The CER line continued with CER-20 considered the first digital computer. In 1967 the same institute created the first transistorized version CER-22, designed for banking applications. There were additional models such as CER-2, CER-12 and CER-200; unfortunately there is no information about them.. The politicians realized the magnitude of technology gap and allowed the imports of foreign mainframes (IBM 360 and IBM 370). In the first half of 1970, Yugoslavia started cooperating with DEC which materialized in ISKRADATA 1680 and ISKRA Delta 800 (derivative of PDP-11/34) that continued through 1980’. The only technical detail made public for 800 model is it had 4KB on ROM.

1981 – 1989


Few government run companies attempted to produce minicomputers such as Lola 8, Pecom 32 and Pecom 64 but they failed. It seems that the price was much higher compared with the popular foreign models such as ZX Spectrum and Commodore 64; also they were not available in stores. In this period the IBM PC’s grew in popularity and the manufactures in Yugoslavia produced few models such as TIM and Lira.

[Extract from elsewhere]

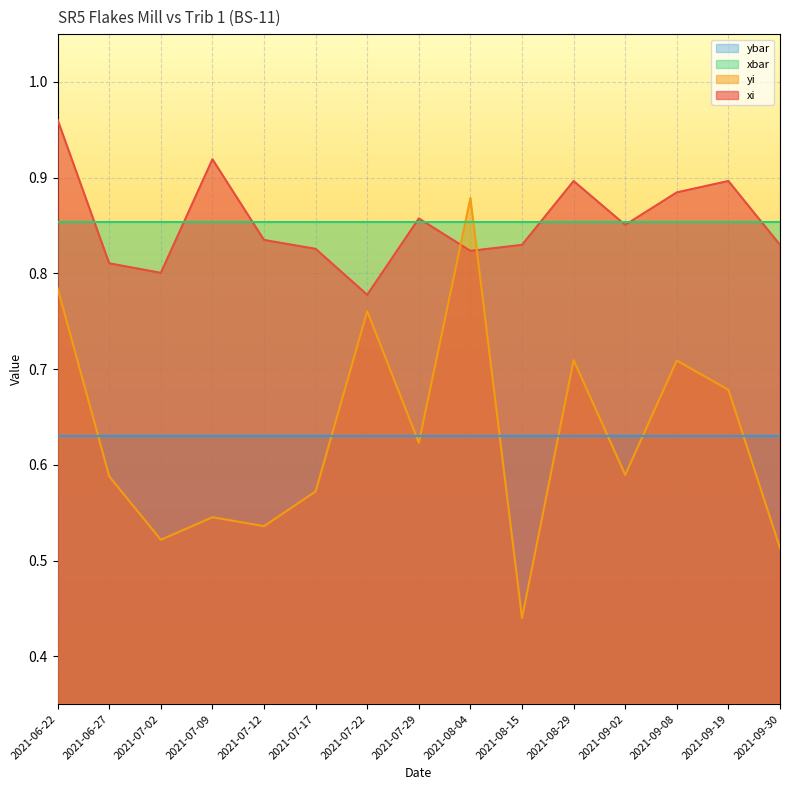

What value does the yi series have at 2021-07-29?

0.6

These computers had a limited success and they were distributed only to government owned institutions.

Education


The universities in Yugoslavia embraced the computer science discipline in the beginning of 1960’. The traveling restrictions were not so severe as in the rest of Eastern Europe and a lot of computer engineers got their training in western countries.

Hungary

1945-1967


Hungary went through major political unrest in this time, culminating with a revolution in 1956 that was suppressed very violent by the communist regime, the casualties were around 20,000 and a number of 200,000 people including some top intellectuals found refugee in Western Europe and USA. In 1957 the Research Group for Cybernetics of the Academy of Science is created in Budapest, unfortunately there were some contradiction on the technical and political level. The first successful project M3 was based on the previous development at the Moscow Institute of Energetics. The M3 was started in 1960 and finalized in 1964. Thee were some other independent projects such as MESZ-1 (1958) designed and built by prof. Kozma at Budapest Technical University using inexpensive Hungarian-made relays.